5. Self-Help and the Single Girl: From Salvation to Validation

Abstract
In line with the previous chapter, my focus here is on how another set of popular texts seek to transform and regulate — in often conflicting ways and for different ideological purposes — the single woman. Here I consider a number of self-help and conduct style manuals directed towards single women produced in the 1990s and 2000s. This subgenre of self-help writing, corresponding with increased numbers of singles, appears to have experienced a boom over this period. Self-help can lead readers, as Micki McGee argues, ‘into a cycle where the self is not improved but endlessly belaboured’ (2005, p. 12). This chapter asks if such manuals simply promote such labour on the single self as a means to secure the other; that is, it examines the degree to which they participate in constituting the single woman as a problem (either individual or social) that needs to be remedied. If self-help’s purpose is apparent self-correction, as a number of critics have emphasized (Kaminer, 1992; Rimke, 2000; McGee, 2005), what is it about the single woman that needs ‘fixing’? Within these therapeutic discourses, what kinds of single selves are considered ‘healthy’, or indeed ‘unhealthy’ (Hazleden, 2003)?
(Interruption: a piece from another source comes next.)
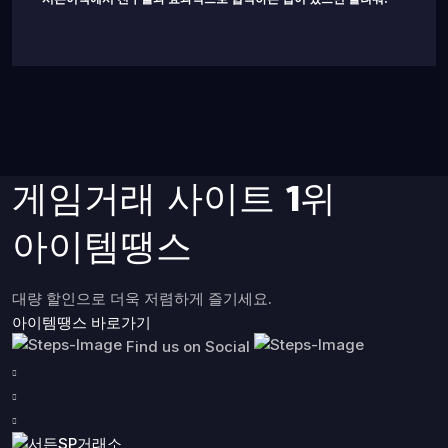
게임거래 사이트 1위
아이템땡스
대량 할인으로 더욱 저렴하게 즐기세요.
아이템땡스 바로가기
Find us on Social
That is, what type of (postfeminist) selfhood is permissible for the single woman? What kinds of behaviours require modification, how and why? Through their prescriptions, such texts seek to bring into being particular gendered single subjects and it is the discursive processes, and the politics underpinning them, through which this is achieved that concern me.
Anthea Taylor

6. Blogging Solo: Women Refiguring Singleness

Abstract
In this final chapter I turn my attention to the blogosphere as a potentially oppositional field where the dominant meanings around singledom can be contested, negotiated, and rewritten. The single women blogosphere can be seen to challenge the texts and forms previously addressed in two key ways. Firstly, by providing counter-narratives to those that position singleness as a problem to be rectified; secondly, many of these blogs do not appear marred by the postfeminist (and indeed neoliberal) logics that characterize the media forms considered in previous chapters. That said, as in these earlier examples, there are actually a number of competing discourses about women’s singleness in the blogosphere — including blogs that presume women’s desperation (especially those in their 30s and 40s) to be otherwise — that must temper any simplistic celebration about how it is used. There is a clear distinction between what can be called dating singles’ blogs, which centre on how to find (and secure) a mate, and those considered here. That is, the blogosphere is not a priori oppositional or progressive as far as single women are concerned. As Graeme Turner argues, ‘there is nothing inherent in these technologies which privileges the liberal, the tolerant or the progressive in terms of the opinions they carry’ (2010, p. 140).